Gault Site incised stones: (a) geometric; (b) possible zoomorphic; (c) crosshatched; (d) double sided, with spear fletching.
ARTISTIC EXPRESSION
Evidence of Clovis ornamentation is minimal and rare, and the representation of animals and humans in cave art is totally absent, with the possible exception of a couple of mammoth figures in the west. Although bone artifacts probably served a utilitarian function, some were decorated with incised hatching marks or zipper or zigzag designs, as noted above. It is possible that the double-beveled bone rods were conjoined into burial or other ceremonial objects.70 Probable bone bead preforms and a tiny pebble with a natural hole in the center found in the Clovis level at the Shawnee Minisink Site in southeast Pennsylvania, as well as beads from Blackwater Draw, indicate that Clovis peoples probably wore decorative or ritual objects.71
Small incised stones have been recovered from the Clovis level at the Gault
Site in central Texas.72 These stones are mostly thin limestone slabs that are natural in the area. The incising is mostly geometric designs, especially hatching and crosshatching (figure 2.14a and c), but at least two stones may be etched with animal representations. Some people think one of these resembles a running fox or a type of canine (figure 2.14b), and the other seems to represent several fletched spears stuck in an animal (figure 2.14d). The latter stone has the same basic design on both sides. Similar incised stones appear at other Clovis sites but are rare because of poor preservation in acidic soils or differences in site function or simply because they have not been recognized. However, a figure of a mastodon was recently found incised in a fragment of a mastodon long bone eroding out of the sediment at Viro Beach, Florida (figure 7.7h).

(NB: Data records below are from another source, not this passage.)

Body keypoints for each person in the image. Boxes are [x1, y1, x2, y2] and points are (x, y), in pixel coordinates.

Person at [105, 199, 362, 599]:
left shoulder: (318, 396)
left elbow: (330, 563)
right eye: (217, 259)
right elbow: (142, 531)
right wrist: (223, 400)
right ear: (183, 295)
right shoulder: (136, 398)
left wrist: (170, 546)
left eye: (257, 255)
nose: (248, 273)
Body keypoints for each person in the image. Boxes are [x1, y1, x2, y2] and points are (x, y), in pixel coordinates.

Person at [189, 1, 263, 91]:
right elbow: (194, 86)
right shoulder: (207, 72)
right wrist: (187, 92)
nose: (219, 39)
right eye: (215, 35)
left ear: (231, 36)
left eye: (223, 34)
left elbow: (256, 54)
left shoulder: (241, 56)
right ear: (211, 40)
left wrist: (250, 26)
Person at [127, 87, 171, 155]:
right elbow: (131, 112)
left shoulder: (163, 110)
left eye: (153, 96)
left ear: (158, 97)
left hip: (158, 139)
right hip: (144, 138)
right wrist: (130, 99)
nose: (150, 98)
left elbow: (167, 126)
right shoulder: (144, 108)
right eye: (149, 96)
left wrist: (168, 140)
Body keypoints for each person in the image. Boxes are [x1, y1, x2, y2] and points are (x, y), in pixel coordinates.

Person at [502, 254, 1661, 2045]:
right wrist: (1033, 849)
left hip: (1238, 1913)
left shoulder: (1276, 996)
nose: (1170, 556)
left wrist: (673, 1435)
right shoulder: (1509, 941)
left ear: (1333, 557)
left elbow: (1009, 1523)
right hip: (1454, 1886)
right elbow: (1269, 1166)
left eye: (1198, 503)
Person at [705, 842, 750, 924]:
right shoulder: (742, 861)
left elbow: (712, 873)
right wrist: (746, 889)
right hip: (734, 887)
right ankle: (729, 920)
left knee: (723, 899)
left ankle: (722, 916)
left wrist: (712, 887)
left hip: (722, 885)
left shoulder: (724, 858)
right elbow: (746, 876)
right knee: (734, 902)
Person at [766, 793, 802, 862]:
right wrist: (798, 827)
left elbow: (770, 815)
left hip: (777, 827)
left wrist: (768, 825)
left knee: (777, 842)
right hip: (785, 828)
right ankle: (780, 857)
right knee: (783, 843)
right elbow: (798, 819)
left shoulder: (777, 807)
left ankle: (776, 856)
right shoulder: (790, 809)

While it has no direct association with Clovis, it was likely produced during that time or possibly even earlier.73
3
BERINGIA
Out of Asia on Foot
The well-known Beringian land bridge / ice-free corridor theory was originally put forth on the basis of geological studies of the timing and extent of the great North American glaciers, as well as the lowering of the sea level, as a logical explanation of the peopling of the Americas. The archaeological profession quickly adopted the theory because it explained how hunters too primitive to have watercraft could have crossed the Bering Sea. With each retelling, in schools, books, and public lectures, the theory took deeper hold, eventually becoming dogma, and generations of professors have taught it to accepting students. The idea that people walked from northeast Asia to present-day Alaska was transmuted into certainty and is still recognized by many as the only answer to the question of where all prehistoric people in the New World originated. A great deal of research in Alaska and more recently in Siberia has focused on finding the evidence to prove it, without much to show for the effort.